Le repas s’était déroulé très lentement. Chaque plats étaient un délice, les saveur subtiles, le mariage des ingrédients relevant de la magie pure et blanche.

Le gros homme passa de plus en plus de temps avec nous. Il avait travaillé un peu partout sur le globe, toujours dans les plus grands restaurants. Il était politiquement éclairé et s’avérait être un magnifique conteur.

Rendus au dessert, je quittais ma place pour me diriger à la salle de bain. La place était déserte ; nous étions seuls avec le gros homme et les autres employés dans le restaurant.

Devant l’urinoir, je baissais ma braguette au même moment que quelqu’un, je ne voyais pas d’où, me chuchotait quelque chose.
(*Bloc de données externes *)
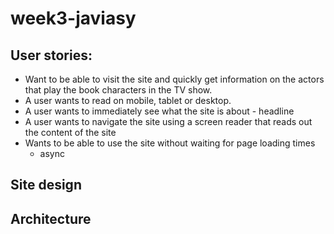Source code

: # week3-javiasy

## User stories:
- Want to be able to visit the site and quickly get information on the actors that play the book characters in the TV show.
- A user wants to read on mobile, tablet or desktop.
- A user wants to immediately see what the site is about - headline
- A user wants to navigate the site using a screen reader that reads out the content of the site
- Wants to be able to use the site without waiting for page loading times
    - async


## Site design

## Architecture
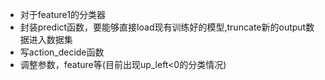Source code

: - 对于feature1的分类器
- 封装predict函数，要能够直接load现有训练好的模型,truncate新的output数据进入数据集
- 写action_decide函数
- 调整参数，feature等(目前出现up_left<0的分类情况)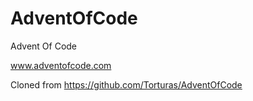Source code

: # AdventOfCode
Advent Of Code

www.adventofcode.com

Cloned from https://github.com/Torturas/AdventOfCode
Le bruit de la fermeture éclair ayant masqué les mots; je demandais discrètement de me répéter ce qu’on venait de me dire. La voix, qui semblait s’échapper de l’urinoir répéta : «Nioc sidba tec, verdim porque miaow.»
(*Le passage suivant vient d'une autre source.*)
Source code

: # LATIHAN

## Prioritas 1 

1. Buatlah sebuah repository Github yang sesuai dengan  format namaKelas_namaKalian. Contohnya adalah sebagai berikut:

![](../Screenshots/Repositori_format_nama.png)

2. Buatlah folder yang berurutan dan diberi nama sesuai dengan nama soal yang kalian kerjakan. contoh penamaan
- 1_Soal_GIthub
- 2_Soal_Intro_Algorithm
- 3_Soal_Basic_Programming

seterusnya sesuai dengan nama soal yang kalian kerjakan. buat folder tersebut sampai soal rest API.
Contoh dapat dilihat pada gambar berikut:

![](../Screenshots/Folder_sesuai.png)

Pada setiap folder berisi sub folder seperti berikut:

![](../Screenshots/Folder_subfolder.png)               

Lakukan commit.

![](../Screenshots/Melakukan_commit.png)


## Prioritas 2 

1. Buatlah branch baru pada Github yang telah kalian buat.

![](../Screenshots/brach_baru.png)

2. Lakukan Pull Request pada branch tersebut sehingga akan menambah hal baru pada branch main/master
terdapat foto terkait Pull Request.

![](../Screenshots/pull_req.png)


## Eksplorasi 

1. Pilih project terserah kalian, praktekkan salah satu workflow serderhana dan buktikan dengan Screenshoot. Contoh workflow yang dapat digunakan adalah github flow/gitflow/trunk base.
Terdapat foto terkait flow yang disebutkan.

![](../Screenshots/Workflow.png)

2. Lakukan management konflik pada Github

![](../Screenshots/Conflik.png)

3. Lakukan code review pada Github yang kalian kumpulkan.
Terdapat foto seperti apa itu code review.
J’enregistrais ce qui me semblait être une mise en garde et me rendais à ma place où le gros homme, Sharpy-Forzessel et Helena fumaient des Havanes…

Istanbul sans lithium

Le brouillard de mes pensées s’estompe lentement. Le wagon-restaurant, la pulpeuse brunette et le buffet à volonté où j’avais été convié n’étaient plus qu’un lointain souvenir. Devant moi ne se trouve que le brave, mais tonitruant Sharpy-Forzessel, kolonel de son état et de réputation. J’étais à l’intérieur d’une toilette (turque, il va sans dire) d’Istanbul.

Je ne saurais dire combien de temps, j’ai erré dans ces lieux. Il y a si longtemps que je n’ai vu un professionnel de la santé que mes réserves de pilules sont épuisées. Cette nourriture de train est également en train de saper mon moral. Je crois bien que je suis fiévreux. Il faut remédier à la situation. Mais que mange-t-on à Istanbul?

Pendant que nous déambulions dans les venelles de cette ville carrefour, située entre deux continents et combien de cultures, je ne pouvais m’empêcher de penser à Caroline, cette lointaine cousine. Devrais-je m’arrêter dans la principauté si le train y passe? Allons-nous nous rendre à Madrid un jour? Bref, tant de questions, si peu de temps.

Cette ville me déçoit de plus en plus. Hormis de la restauration rapide américaine, on ne trouve pas beaucoup de cuisine locale!

« Ah tovaritch! Ze grois que z'ai troufé notre reztorangue », dit Sharpy-Forzessel en montrant du doigt un établissement au nom évocateur : « Chez Atatürk. »

À sa porte, deux valets attendaient les convives. Ils nous firent très bon accueil. Nous entrâmes.